Yes, there are two types of load-following: "bump up the power", or "lower it". This also applies do renewables: not producing (many wind turbines are equipped with a braking system) or wasting an excess of power isn't as challenging as quickly producing more power, then less, then more... fine-tuning and for extended periods of time.

Yes, running at full-tilt 24/7 is way easier for a nuclear reactor than doing the load-following game (on every account: total cost, maintenance, risk...). They are built for it!

Hydro: yes, to an extent because load-following hydro is mainly done by pumped-storage, many dams are of the "run-of-the-river" type and cannot always load-follow: if there is no incoming (upstream) water they cannot produce any power.

ViewTrick1002 2 days ago | parent | prev [-]

Which is a quirk of hindering renewable deployment.

All over Europe nuclear reactors are throttled down or even shut down for days/weeks because renewables lead to too low prices for the reactors to even cover wear and tear and fuel costs.

Given that renewables are the cheapest energy source in human history this will happen in every grid that is based on a free market principle.

In the monopolized markets the distributed aspects of renewables will mean that rooftop solar and storage enables home owners to largely disconnect from the grid if the monopoly starts to force new built nuclear power costs on the ratepayers.

In other words: Nuclear power is fucked unless it can either get the marginal cost to zero like a solar panel, i.e. impossible or get CAPEX low enough to act like a fossil gas peaker which again seems near impossible given the past 70 years of nuclear powers history and commercialization.

throw0101a a day ago | parent | next [-]

> Given that renewables are the cheapest energy source in human history

Not according to the energy contracts in Ontario as shown in the OEB report linked above.

ViewTrick1002 a day ago | parent [-]

Yes, the OEB report is for a paid off fleet.
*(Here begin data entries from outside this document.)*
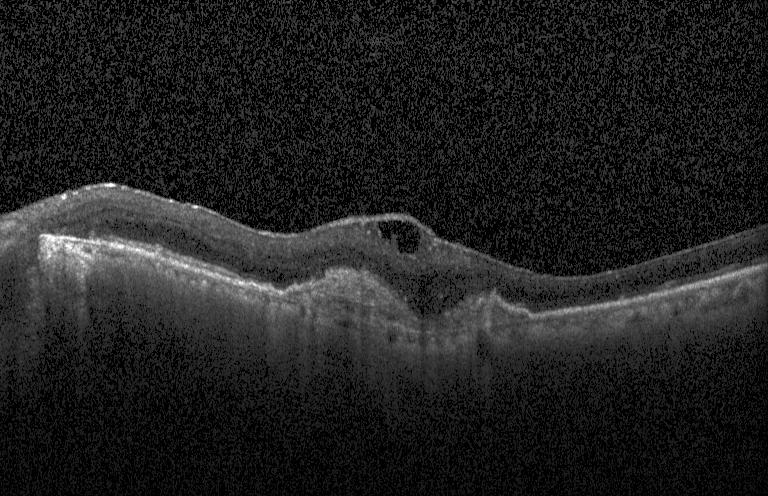

Assessment: a choroidal neovascular membrane.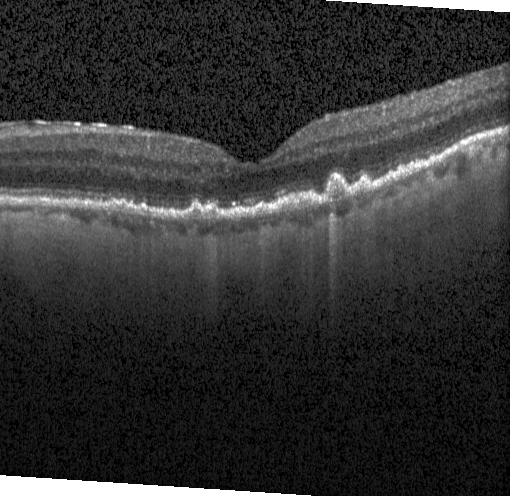 SD-OCT; Heidelberg Spectralis; optical coherence tomography scan. Sub-RPE drusenoid deposits.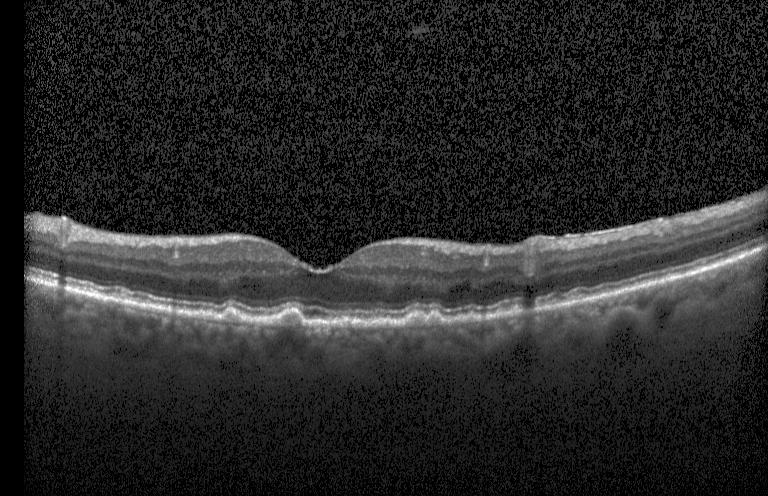

Optical coherence tomography scan · through the macula — This B-scan demonstrates sub-RPE drusenoid deposits.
Sure, some investment in recent years but not even close to a new build.

The cost for the Darlington SMR is somewhere in the 25-35 cents/kWh range with the calculation assuming large learning effects to subsequent reactors and that the entire project goes on time and on budget.

Does that sound cheap to you?

natmaka 2 days ago | parent | prev [-]

Indeed!

Experts (International Energy Agency, McKinsey, etc.) are clear: renewables will produce the majority of electricity by 2050.
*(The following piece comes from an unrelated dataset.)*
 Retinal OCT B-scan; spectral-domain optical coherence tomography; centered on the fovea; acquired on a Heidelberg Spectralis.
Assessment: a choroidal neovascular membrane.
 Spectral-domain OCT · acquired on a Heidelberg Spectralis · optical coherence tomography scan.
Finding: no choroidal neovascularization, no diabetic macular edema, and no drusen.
https://www.iea.org/commentaries/tripling-renewable-power-ca...

https://www.mckinsey.com/industries/energy-and-materials/our...
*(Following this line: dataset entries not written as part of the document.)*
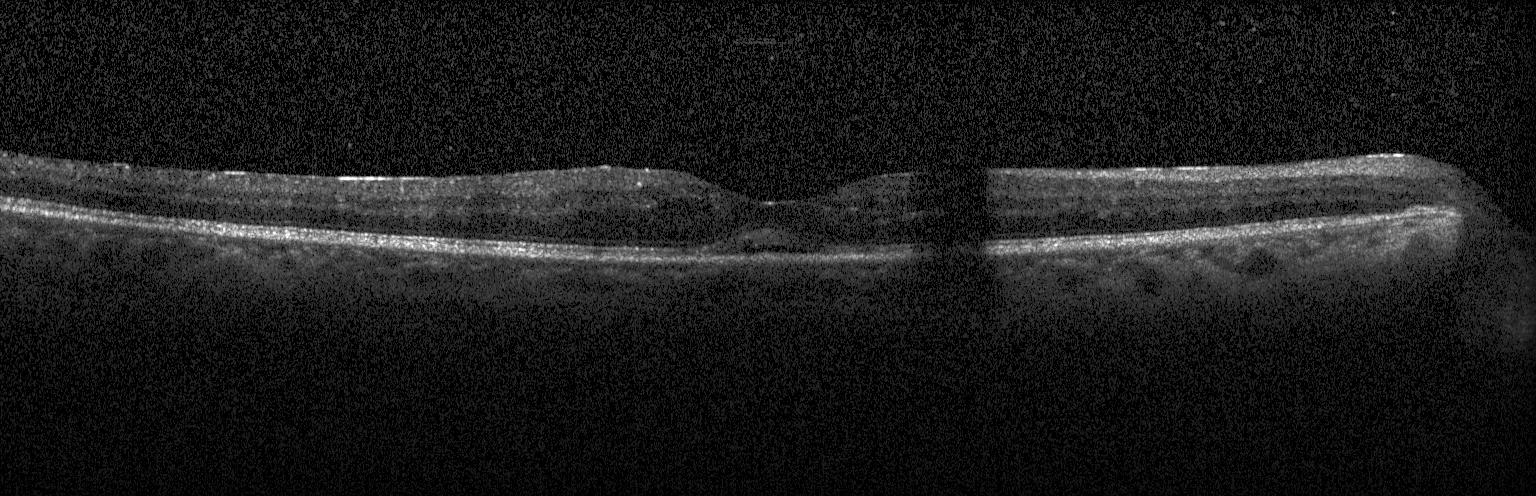
No evidence of choroidal neovascularization, diabetic macular edema, or drusen.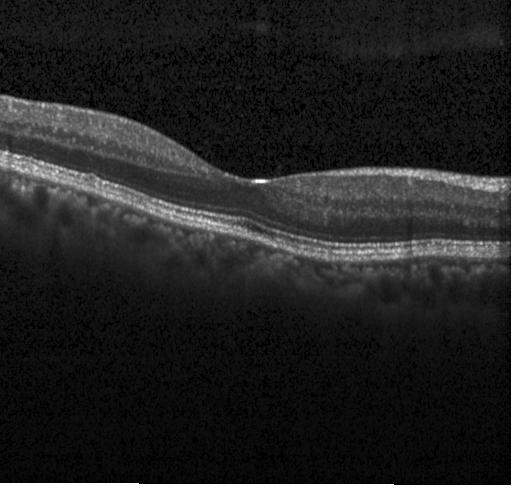 OCT B-scan showing no evidence of choroidal neovascularization, diabetic macular edema, or drusen.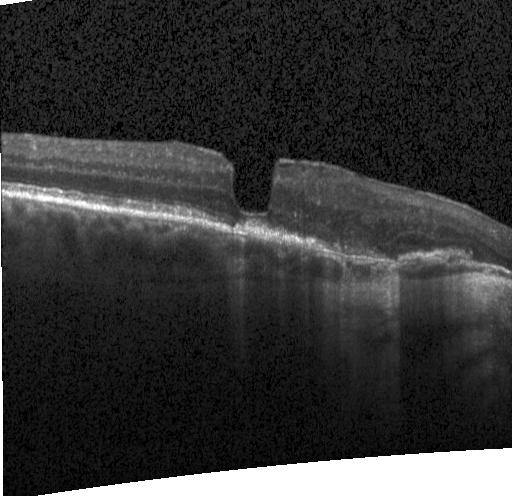
OCT B-scan
Diagnosis: choroidal neovascularization.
This is inevitable (no other possibility is realistic), and this applies to France, where RTE (EDF's subsidiary that manages the electricity grid) has emphasized that 100% nuclear power is out of the question, and that more than 60% nuclear power would be utopian.

This trend is already clearly visible and welcomed by investors.

https://ourworldindata.org/grapher/electricity-fossil-renewa...

The cost of producing renewable electricity is increasingly lower than that of nuclear power.

https://www.lazard.com/research-insights/levelized-cost-of-e...

During their operation, they do not consume fuel, produce waste, or expose people to a major accident, and are therefore and will be preferred.

https://www.bloomberg.com/news/articles/2024-04-09/european-...

The surplus electricity sometimes produced by renewables will be leveraged by increasing storage capacity (electric vehicles, hydro pumped storage, etc.) as well as green hydrogen. It will gradually replace nuclear electricity, which is supposed to compensate for their variability, especially since the latter cannot adjust its production quickly and frequently enough ( https://news.ycombinator.com/item?id=41796580 ).

All of this will reduce the nuclear load factor and therefore increase its production cost (it is only profitable with a high load factor), with strong feedback (the higher the load factor, the more likely it will be).

This will increasingly favor the deployment of a system based primarily on renewables, meaning that nuclear electricity will become less and less useful and more and more expensive, making its fate (and therefore the profitability of the heavy investments required for its infrastructure) easy to predict.

A renewable-nuclear mix will doom the latter.